Admittedly I have only seen Inside as of recent but I'm still fairly confident in this placing of the list as Beatrice Dalle is absolutely horrifying as The Woman. As Dalle is rather beautiful in real life her performance deforms her, moments of lighting and her eerie expressions create an uneasy sense to The Woman. But at the core is where the real horror lies as her mental stability is non existent. Her motive in itself is simply scary as she breaks into a severely pregnant woman's house with intent to kill her and take her baby. There seems to be an astonishing lack of conscious for her as she goes to exceedingly bloody lengths to kill Sara (pregnant woman). It varies from her outbursts, that result in violent consequences, to her more intricate acts, that also end in brutality. Basically she has no intention of stopping until she gets what she wants, making her quite deadly.
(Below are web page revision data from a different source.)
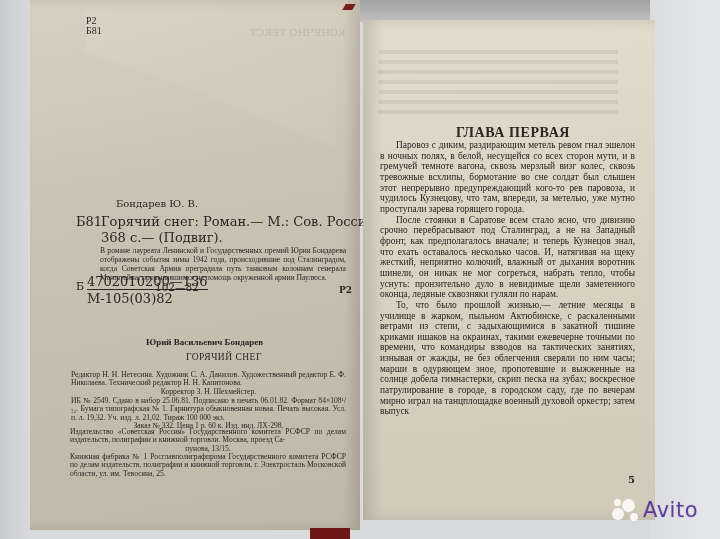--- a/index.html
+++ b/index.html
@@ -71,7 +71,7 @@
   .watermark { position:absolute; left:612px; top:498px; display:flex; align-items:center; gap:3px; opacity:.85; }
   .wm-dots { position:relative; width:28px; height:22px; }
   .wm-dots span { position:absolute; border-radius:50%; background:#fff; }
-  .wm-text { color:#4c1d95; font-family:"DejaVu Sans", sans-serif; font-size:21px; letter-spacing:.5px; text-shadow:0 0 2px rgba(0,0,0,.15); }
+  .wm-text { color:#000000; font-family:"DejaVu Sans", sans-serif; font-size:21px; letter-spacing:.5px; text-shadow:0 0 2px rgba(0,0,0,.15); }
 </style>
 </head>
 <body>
#1 Annie Wilkes of Misery (1990)

First, let's not deny that Kathy Bates is simply brilliant in Misery. There's no performance that can duplicate Annie's absolute madness and unrequited love of author Paul Sheldon, and I feel any attempt otherwise would be laughable next to Bates. I've always attributed Misery to not really be a familiar horror, in that it's not likely to happen to you. Yet it's still scary, and I accredit most of it to Stephen King's delusional and unstable number one fan, Annie. There's a wonderfully misleading quality to Annie as she looks and posses the gentle soul of a nurse, but equally has quite vicious tendencies when properly provoked. The sledgehammer is undoubtedly the favorite but I love noting the scene where she gets worked up about the chapter plays, as it that proves both humorous and unnerving. Of course there as so many more moments where you get to see the true nature of Annie's sanity, or lack thereof, and it's apparent that she's willing capable to do anything. Reason being she's my number one scariest woman in horror.

Honorable Mentions: Alex (Glen Close) from Fatal Attraction (1987), Evelyn (Jessica Walter) from Play Misty for Me (1971), Mrs. Voorhees from Friday the 13th (1980), Asami (Eihi Shiina) from Audition (1999), Baby Jane (Bette Davis) from What Ever Happened to Baby Jane (1962), Ally (Jennifer Jason Leigh) from Single White Female (1982), and Pauline from Excision (2012).